Prisoner (Criminals & Captives #1)(4)
On the first day of class, I’d stood at the front of the room, hands clasped together, knuckles white, as sixteen men in orange jumpsuits filed in. I know what they saw—a prim, buttoned-up schoolgirl. They could sense my uneasiness. I gave out the syllabus, fumbling my speech, stiff and unnatural. The only good thing about the class was that the man from the east entrance hallway wasn’t in there.
Ms. Winslow.
I couldn’t get out of there fast enough, and I can’t go back. I just can’t.
I head toward my advisor’s office, determined. Desperate. I need her to let me out of this project. One of my classmates is doing a memoir project with high schoolers. Others are working with veterans, nurses, the elderly. It’s not fair that I got the prison inmates. Not when it drags up every bad memory I have. Not when I think I might belong there more than anyone knows.
No one can ever know.
I take my seat outside my advisor’s office in Kendrick Hall. Scuff marks from thousands of students cover the faded hardwood floors, and the walls are still a vibrant mahogany, untouched by the years except for the gouges in the molding where people have etched initials and dates.
This building is like an ancient oak; we can leave marks, but the tree was here long before us and it will remain long after. I close my eyes. I’ve fought hard as hell to get here. I’ve made it two years—I’m a college sophomore now. I can’t let this stop me. My whole life, the darkness has threatened to swallow me up, but I won’t let it.
The door opens, and I stand. The woman who greets me is beautiful—glamorous, even—with bow-shaped lips and low-lidded eyes that makeup can’t replicate. Her hair is blonde, bordering on gray, arranged in a wispy chignon.
“Abigail,” she says with a smile. “Please come in.”
“You could have called through the door.” As usual she ignores the small note of worry in my voice. Politeness is a big deal for her. I understand that—it’s a big deal for me too. Sometimes I think it’s the only difference between the slums I come from and where I am now.
She winds her way through the cluttered office with ease. It would be impossible to tell she was blind if I didn’t already know. It probably helps that she’s worked at the same university, in the same office, for twenty years. She invited me into her office after my first day in her class, and I’ve been beyond grateful for the special interest she’s taken in me.
Until our project started. Prison? No.
“So,” she begins, settling into her seat, “did you blow them away with your eloquence and poise, the way you blow me away?”
I laugh unsteadily. “Not really. Not at all.” I hate the idea of disappointing her. So few people have ever cared about me. But I hate the idea of that prison even worse. “It’s not working. Isn’t there any way I can change projects? The prison. It’s too dark.”
Like the way I am inside, but I can’t tell her that.
“All the more reason to teach the class, Abigail.” Her voice is faintly reproving. “What’s really bothering you?”
She’s not going to let me out; I can already tell. Panic bubbles up in me and pours out as words, desperate words. “I can’t be effective in there. I’m wasting project funding. I’m wasting prison resources. They don’t take me seriously—”
“You get them to take you seriously by taking them seriously,” she says. “If you treat them like people, they will respond as people.”

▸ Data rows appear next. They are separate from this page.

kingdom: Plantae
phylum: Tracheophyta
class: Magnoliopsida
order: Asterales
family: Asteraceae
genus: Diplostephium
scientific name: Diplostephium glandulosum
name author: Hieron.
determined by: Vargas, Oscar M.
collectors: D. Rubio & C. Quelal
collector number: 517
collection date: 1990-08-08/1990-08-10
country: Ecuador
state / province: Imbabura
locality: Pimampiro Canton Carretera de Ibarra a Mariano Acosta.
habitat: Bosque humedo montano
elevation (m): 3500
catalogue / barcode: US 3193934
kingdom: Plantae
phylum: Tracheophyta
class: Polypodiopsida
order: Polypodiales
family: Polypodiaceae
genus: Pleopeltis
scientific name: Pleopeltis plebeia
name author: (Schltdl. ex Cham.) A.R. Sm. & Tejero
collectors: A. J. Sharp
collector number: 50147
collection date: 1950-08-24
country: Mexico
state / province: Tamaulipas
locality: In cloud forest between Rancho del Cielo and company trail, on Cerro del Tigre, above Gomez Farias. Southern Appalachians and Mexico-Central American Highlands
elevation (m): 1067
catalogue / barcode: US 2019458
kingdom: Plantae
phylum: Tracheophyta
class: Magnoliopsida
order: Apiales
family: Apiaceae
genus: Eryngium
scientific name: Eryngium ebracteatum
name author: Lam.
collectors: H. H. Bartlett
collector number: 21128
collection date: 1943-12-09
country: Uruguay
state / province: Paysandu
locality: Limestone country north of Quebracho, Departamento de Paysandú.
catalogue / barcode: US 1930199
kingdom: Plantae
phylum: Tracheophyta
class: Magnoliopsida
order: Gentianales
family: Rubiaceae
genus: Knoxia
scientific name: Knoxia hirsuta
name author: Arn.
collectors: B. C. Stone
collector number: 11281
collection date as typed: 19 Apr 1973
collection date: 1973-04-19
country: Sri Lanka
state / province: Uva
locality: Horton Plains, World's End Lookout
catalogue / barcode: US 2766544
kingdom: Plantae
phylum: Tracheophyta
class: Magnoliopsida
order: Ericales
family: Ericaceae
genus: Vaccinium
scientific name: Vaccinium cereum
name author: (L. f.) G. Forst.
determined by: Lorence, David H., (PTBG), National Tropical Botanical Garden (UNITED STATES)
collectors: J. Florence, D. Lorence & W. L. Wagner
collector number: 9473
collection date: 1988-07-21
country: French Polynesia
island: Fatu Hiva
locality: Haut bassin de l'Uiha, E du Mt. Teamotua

My mind flashes to the man in the hallway, the one who whispered my name. I think about telling Esther about him, but what would I say? There was a man who made my heart beat twice as fast, who made me feel hot and cold at the same time.
“It’s not safe,” I say.
Concern washes over her features. “Did you feel like you were in danger?” she asks.
I wish I could lie to her. “Not exactly danger…”
“Guards stayed with you?”
“Always,” I admit.
“And the men? They behaved?”
“I guess. Aside from a few class comments. One suggested I got lost on my way to the little girl’s room. Another suggested some alternate uses for my pointer.”
A smile plays upon Esther’s lips. “At least they won’t lack for creativity. I do remember that,” she says, and suddenly I’m the one remembering. Esther hasn’t always been blind. And I already know she taught a class at the prison, back when she was an undergrad like me. “Did you feel as though you were in physical danger?”
“No.” It’s not the inmates I’m afraid of, not really. It’s the whisper that says I might not be different from them.
“Then what’s the danger, Abigail?”
I know what she’s thinking—that I’m too timid, too safe, in my writing and my life. Be more open, be more willing. If it doesn’t scare you, it’s not worth writing about. She’s always pushing me to explore the shadows inside me. She doesn’t understand.
“It’s not right for me.”
“I know you don’t want to be there, but it’s not only about you. Those men have committed to your class—you can’t fail them now, and contrary to your own very faulty self-assessment, you have what it takes to be a wonderful teacher for them. I see it, even if it’s hard for you to do the same.”